Configure ERROR events to always include the full payload of the failing step, regardless of the current log level. An error you cannot investigate is an error you cannot fix, and saving a few kilobytes of log storage by truncating error details is a false economy that costs hours of debugging time when the error recurs.

Add Decision Context Capture

For each LLM call event, add a reasoning field that captures the model's explanation for its next action. If your agent framework exposes chain-of-thought output, extract the planning or reasoning section and include it in the log event. If the framework does not expose reasoning, the LLM's tool call choice and the preceding context are the best available proxies.

To manage volume, capture full decision context for all failures and for a configurable percentage of successes, typically five to ten percent. For the remaining successes, log the action without the reasoning text.
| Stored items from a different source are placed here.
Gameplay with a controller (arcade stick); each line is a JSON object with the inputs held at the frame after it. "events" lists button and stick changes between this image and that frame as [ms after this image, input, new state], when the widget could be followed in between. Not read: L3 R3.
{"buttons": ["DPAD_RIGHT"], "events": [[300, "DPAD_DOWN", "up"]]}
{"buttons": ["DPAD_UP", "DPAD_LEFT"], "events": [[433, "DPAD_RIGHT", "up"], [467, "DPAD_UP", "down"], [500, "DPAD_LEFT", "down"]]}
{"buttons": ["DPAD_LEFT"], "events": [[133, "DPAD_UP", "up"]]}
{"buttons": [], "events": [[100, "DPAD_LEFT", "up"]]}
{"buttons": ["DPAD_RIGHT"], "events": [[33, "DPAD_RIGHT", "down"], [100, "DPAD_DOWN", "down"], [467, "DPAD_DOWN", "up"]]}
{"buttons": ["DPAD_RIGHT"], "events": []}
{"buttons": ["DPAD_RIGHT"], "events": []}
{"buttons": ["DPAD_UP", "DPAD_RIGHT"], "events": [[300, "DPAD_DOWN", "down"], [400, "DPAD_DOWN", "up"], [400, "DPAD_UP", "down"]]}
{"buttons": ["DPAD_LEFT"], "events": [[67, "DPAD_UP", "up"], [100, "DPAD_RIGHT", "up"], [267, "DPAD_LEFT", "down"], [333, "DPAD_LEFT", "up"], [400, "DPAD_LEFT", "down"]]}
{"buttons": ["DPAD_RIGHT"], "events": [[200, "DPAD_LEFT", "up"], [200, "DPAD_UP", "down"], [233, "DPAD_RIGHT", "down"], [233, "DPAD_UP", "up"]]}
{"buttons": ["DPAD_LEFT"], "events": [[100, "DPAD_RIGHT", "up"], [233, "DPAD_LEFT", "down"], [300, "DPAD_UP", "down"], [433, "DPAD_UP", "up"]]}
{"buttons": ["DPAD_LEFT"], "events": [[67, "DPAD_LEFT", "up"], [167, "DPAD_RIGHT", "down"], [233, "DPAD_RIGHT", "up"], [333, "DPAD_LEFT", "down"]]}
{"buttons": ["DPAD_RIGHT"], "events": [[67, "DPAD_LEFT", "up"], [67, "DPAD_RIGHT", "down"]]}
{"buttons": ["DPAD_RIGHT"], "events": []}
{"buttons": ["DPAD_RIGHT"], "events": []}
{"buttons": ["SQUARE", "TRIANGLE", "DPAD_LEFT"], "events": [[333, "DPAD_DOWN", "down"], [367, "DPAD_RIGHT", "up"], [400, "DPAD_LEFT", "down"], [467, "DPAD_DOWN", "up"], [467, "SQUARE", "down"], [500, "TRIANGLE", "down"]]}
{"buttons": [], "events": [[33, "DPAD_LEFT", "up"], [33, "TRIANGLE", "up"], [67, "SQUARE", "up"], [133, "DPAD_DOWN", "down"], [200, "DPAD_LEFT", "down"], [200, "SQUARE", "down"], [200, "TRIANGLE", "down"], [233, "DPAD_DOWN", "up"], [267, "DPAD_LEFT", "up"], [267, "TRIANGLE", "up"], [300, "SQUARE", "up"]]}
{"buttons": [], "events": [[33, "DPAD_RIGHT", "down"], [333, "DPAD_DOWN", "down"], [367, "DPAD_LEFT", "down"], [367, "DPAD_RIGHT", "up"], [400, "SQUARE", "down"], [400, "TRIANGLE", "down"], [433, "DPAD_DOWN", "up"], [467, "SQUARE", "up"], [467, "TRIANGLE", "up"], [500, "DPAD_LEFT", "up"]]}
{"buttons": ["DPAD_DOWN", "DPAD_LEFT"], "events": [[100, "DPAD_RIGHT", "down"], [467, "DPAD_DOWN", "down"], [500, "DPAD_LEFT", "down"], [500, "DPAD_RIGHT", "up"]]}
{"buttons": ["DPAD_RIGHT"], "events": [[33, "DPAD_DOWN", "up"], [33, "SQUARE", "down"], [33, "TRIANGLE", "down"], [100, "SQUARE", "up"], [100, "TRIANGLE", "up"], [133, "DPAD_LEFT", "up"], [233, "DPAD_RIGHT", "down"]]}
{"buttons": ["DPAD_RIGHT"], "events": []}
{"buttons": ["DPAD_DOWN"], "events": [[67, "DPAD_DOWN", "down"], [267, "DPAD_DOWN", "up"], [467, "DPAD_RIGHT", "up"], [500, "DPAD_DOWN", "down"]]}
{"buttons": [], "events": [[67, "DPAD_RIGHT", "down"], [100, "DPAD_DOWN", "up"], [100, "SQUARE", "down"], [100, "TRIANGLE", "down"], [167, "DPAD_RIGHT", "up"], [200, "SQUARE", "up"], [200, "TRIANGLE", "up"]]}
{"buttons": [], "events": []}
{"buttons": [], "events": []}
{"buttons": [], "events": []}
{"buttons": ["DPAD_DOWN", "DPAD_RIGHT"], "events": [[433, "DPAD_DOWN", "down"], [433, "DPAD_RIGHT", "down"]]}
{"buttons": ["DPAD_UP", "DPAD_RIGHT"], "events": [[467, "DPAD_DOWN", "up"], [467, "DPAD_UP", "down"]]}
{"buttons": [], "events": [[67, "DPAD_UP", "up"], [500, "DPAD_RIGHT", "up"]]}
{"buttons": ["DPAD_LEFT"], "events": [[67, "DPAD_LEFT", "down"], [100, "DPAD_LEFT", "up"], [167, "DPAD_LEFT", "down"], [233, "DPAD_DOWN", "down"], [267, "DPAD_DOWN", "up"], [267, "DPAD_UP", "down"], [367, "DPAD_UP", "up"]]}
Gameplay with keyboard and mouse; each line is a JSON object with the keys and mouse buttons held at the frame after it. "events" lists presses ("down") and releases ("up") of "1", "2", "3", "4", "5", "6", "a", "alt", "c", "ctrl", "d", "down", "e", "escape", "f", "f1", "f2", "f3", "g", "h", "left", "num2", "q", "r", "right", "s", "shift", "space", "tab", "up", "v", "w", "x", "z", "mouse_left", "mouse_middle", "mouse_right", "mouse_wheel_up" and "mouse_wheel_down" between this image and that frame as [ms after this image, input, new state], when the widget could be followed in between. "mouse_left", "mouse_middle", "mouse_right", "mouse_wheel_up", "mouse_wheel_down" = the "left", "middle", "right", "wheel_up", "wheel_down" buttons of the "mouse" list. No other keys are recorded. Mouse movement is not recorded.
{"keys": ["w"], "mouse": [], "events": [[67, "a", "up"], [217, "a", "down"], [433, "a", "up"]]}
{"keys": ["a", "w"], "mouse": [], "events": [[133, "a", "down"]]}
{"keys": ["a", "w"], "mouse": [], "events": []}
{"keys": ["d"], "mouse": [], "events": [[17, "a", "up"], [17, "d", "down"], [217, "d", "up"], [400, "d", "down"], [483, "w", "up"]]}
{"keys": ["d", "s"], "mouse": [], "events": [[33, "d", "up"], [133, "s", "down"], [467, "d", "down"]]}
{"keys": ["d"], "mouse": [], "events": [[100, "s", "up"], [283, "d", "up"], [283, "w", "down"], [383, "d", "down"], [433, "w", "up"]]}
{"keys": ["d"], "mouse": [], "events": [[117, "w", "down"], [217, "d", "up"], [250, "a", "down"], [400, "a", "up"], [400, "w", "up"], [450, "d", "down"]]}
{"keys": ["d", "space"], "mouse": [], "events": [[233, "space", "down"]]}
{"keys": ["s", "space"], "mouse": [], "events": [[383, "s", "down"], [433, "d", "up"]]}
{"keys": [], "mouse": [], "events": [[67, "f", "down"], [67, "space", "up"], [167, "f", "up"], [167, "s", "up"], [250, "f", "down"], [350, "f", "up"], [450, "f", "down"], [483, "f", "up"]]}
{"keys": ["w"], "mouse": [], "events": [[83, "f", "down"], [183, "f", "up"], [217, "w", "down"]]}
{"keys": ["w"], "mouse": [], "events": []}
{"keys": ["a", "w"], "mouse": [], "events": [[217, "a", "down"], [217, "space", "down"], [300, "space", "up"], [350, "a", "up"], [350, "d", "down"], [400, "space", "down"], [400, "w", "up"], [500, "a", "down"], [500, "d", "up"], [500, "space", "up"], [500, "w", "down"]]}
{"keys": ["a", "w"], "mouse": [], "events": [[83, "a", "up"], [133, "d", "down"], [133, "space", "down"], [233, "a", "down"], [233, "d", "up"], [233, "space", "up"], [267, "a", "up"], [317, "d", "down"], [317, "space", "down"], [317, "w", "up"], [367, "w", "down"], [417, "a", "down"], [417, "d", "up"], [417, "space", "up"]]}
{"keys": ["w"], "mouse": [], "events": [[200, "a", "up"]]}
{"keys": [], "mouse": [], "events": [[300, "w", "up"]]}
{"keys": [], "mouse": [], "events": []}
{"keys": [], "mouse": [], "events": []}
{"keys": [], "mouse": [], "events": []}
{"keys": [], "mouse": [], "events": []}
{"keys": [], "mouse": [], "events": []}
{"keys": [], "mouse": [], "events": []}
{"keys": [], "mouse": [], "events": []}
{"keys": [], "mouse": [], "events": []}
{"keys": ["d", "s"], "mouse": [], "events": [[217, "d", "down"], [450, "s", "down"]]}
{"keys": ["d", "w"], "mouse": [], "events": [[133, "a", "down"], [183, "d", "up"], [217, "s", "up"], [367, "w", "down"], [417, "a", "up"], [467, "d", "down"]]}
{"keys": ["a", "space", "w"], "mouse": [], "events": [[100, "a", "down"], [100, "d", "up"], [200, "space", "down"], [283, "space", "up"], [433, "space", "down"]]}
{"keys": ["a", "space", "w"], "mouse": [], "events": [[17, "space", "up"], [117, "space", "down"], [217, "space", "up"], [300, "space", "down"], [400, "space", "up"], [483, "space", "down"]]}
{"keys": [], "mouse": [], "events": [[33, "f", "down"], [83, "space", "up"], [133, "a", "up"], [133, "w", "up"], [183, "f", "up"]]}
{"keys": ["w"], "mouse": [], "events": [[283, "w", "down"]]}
This gives you a representative sample of normal decision-making for analysis while keeping the detailed reasoning available for every failure investigation.

Set Retention Policies

Configure three retention tiers. The first tier keeps full-fidelity data (all events including DEBUG-level payloads) for failed tasks and sampled successes, retained for ninety days. The second tier keeps INFO-level event skeletons for all tasks, retained for thirty to ninety days. The third tier keeps aggregated metrics computed from the events, retained indefinitely for trend analysis.

Implement automated lifecycle rules that move data between tiers as it ages. Most managed log services support retention policies that automatically delete events beyond the configured window. For the aggregated metrics tier, set up a scheduled job that computes daily and hourly aggregates from the raw events before they are deleted, preserving the statistical trends without the per-event detail.

If your logs may contain personal data from user inputs, apply encryption at rest, access controls, and a data handling policy that addresses privacy requirements. Consider pseudonymizing user identifiers in the INFO-level tier so that operational analysis does not require access to personally identifiable information.

Key Takeaway

Structured logging for agents requires a defined schema, consistent instrumentation at every decision point, log levels adapted to agent verbosity, decision context for investigative depth, and tiered retention that balances cost against the ability to diagnose problems after the fact.